From: "Joerg Walter" <jhr.walter_at_[hidden]>
> > > virtual void raise () {
> > > throw *this;
> > > #else
> > > abort ();
> > > #endif
> > > }
> >
> > This should probably just call boost::throw_exception(*this), allowing
> > BOOST_NO_EXCEPTIONS users to handle the exception.
> Where do I find throw_exception? I searched the 1.28.0 distribution and
> found a definition in the lambda library only?

boost/throw_exception.hpp in the CVS.

> > Also, I agree that BOOST_UBLAS_CHECK should just assert (by default).
> I noticed recent discussions regarding the question, whether preconditions
> should assert. I'm still unsure.
> > It's
> > OK to provide a "throw exception" option, of course; even so, throwing
> > exception only in debug builds seems very odd.
> This is not odd, if you're counting flops.

It's odd. :-)

Typically exceptions-on-precondition-violations (a questionable practice
except in certain contexts) are used when _the program_ wants to detect
precondition violations, not the tester.

In other words, using exceptions for precondition violations turns
precondition violations into a legal execution path, part of the program

It doesn't make sense to do this only in debug builds, as debug builds are
typically used for testing, and when testing, you don't need the program to
self-diagnose bugs, you need the debugger to immediately pop up at the
moment a bug is detected. That is exactly what assertions are designed for.

On the other hand, it sometimes (rarely) makes sense to try to detect logic
errors from within the program and attempt to recover gracefully, but only
in release builds, as this is what the customer would be using. Not a good
idea in performance critical contexts, of course.
---------------
## [ACTION ITEM]
From the message about handling precondition violations, quote the stretch from "It doesn't make" through "contexts, of course." word for word.

## [DATASET CONTENT]
---------------
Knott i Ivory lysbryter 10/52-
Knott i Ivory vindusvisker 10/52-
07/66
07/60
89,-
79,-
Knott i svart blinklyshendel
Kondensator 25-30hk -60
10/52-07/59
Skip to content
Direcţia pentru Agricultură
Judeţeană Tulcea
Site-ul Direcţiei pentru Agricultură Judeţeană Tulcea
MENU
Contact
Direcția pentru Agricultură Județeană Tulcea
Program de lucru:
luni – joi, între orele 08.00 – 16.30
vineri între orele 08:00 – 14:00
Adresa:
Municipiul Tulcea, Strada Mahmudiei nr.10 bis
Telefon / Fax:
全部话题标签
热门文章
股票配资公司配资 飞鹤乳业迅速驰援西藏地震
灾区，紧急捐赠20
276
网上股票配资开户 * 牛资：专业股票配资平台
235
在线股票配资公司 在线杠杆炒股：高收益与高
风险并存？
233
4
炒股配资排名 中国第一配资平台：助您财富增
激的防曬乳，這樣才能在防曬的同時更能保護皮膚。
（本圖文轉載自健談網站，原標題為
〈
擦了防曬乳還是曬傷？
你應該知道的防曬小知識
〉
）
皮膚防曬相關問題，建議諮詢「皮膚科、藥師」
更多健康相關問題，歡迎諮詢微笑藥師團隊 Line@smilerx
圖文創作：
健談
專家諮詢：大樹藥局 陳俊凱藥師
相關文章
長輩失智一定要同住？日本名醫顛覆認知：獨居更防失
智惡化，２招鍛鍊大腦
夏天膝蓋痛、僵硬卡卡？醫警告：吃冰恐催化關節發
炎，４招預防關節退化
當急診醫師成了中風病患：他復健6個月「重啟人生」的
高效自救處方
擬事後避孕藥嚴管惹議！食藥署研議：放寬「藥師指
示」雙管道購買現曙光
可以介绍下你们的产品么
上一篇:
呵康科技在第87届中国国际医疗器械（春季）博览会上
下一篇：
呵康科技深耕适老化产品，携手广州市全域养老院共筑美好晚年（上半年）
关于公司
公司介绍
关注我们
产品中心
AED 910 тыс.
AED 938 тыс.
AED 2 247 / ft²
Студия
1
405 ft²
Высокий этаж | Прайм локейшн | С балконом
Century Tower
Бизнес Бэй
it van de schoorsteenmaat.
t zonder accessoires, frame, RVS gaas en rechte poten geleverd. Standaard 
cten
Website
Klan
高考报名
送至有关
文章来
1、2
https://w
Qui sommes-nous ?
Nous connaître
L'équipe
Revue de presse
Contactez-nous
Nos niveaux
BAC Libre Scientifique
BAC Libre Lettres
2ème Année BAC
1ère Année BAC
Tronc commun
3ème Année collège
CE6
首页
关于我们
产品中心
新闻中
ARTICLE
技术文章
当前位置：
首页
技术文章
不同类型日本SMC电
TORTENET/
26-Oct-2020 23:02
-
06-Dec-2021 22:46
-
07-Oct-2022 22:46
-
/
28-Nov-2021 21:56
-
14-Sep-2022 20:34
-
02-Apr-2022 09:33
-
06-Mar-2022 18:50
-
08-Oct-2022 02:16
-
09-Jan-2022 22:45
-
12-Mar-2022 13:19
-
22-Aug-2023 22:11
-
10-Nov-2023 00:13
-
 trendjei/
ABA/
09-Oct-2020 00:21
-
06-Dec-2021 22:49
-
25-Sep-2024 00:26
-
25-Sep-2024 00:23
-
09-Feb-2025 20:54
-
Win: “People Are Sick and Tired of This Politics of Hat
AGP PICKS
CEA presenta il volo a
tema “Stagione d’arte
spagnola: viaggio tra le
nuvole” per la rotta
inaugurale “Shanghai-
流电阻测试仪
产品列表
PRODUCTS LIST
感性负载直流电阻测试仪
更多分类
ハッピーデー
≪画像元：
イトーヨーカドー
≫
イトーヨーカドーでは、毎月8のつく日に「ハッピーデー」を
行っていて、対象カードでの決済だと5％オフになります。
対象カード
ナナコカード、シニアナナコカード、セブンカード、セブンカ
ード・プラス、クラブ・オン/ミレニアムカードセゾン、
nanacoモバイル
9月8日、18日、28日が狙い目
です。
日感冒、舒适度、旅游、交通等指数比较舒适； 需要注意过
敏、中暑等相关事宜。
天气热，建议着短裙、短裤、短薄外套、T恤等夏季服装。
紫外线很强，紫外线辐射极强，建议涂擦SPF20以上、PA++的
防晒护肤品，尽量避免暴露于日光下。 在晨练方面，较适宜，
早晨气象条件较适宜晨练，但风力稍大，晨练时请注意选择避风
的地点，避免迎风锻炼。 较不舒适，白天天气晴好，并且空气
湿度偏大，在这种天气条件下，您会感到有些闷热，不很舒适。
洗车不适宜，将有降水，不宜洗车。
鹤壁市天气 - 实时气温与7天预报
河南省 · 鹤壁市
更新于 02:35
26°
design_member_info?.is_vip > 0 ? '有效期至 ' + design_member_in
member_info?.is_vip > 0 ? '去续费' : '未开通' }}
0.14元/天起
---------------
## [EXERCISE RESULT]
It doesn't make sense to do this only in debug builds, as debug builds are
typically used for testing, and when testing, you don't need the program to
self-diagnose bugs, you need the debugger to immediately pop up at the
moment a bug is detected. That is exactly what assertions are designed for.

On the other hand, it sometimes (rarely) makes sense to try to detect logic
errors from within the program and attempt to recover gracefully, but only
in release builds, as this is what the customer would be using. Not a good
idea in performance critical contexts, of course.